The area filled with oddly-shaped fish, and strange birds appeared right before the fishermen's eyes, but as the tide receded, the creatures retreated without incident far out to sea.

The fishermen began to tell tales of the creature, claiming it to have been the vengeful ghost of a dead whale. Since then, the Bake-kujira was never seen again.

In the spring of 1983, stories of the Bake-kujira resurfaced when a large skeleton-like object was pulled up from 500 meters offshore at Maenami Fishing Port in Anamizu, Hōsu District, Ishikawa Prefecture; it was called Hone Kujira (骨鯨) by the media. The skeleton, however, was altogether 5 meters long and between 50 and 150 centimeters thick; a local fishing chief said that if it was truly a whale's skeleton, it would be 100 meters long.

== Modern appearances ==
While drawing scenes for a kamishibai about Bake-kujira in the 1950s, Shigeru Mizuki, a manga artist who was known for yōkai manga, suddenly developed a high fever and gave up on the project. In one of Mizuki's later books, he wrote that he thought he might have been possessed by Bake-kujira at the time. Bake-kujira later appeared in the fourth “Gegege no Kitarō” anime and in the manga “Thousand Yōkai Tales.” In both depictions, Bake-kujira helped Kitarō and his friends as a holy and virtuous being. However, Hiroshi Hashimoto, one of the script writers in charge of Bake-kujira's first appearance in the anime, said that he was worried he might be possessed like Mizuki. However, in “Bessatsu Shinpyō: The World of Shigeru Mizuki,” it was said that it was during the production of Bake-garasu (化けガラス, ghost crow), not Bake-kujira, that he suffered from a high fever.

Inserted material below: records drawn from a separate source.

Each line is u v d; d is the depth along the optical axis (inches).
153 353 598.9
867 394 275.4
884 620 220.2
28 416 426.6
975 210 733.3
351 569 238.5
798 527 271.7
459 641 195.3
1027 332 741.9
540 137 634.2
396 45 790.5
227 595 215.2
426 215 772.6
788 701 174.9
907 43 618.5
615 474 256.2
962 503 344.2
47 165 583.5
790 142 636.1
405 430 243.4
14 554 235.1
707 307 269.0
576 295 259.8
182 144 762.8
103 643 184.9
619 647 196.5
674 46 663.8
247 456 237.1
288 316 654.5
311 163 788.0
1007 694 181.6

In addition to Mizuki's experience, there are many legends about whales in the Oki region of Shimane Prefecture. After a whale washed ashore in Oki's Chibu Bay in Meiwa 1 (1764), a series of disasters including fires and epidemics occurred. This was thought to be due to the wrath of a whale, and a hand dance designed to comfort the spirit of the whale is said to have now been transformed into a kabuki performance, performed in conjunction with the festival at Amasashihiko-no-mikoto (Ikkū) Shrine in Chibu Village, held every even-numbered year on the last weekend of July.

== In popular culture ==
- Bake-kujira is a playable character in Smite.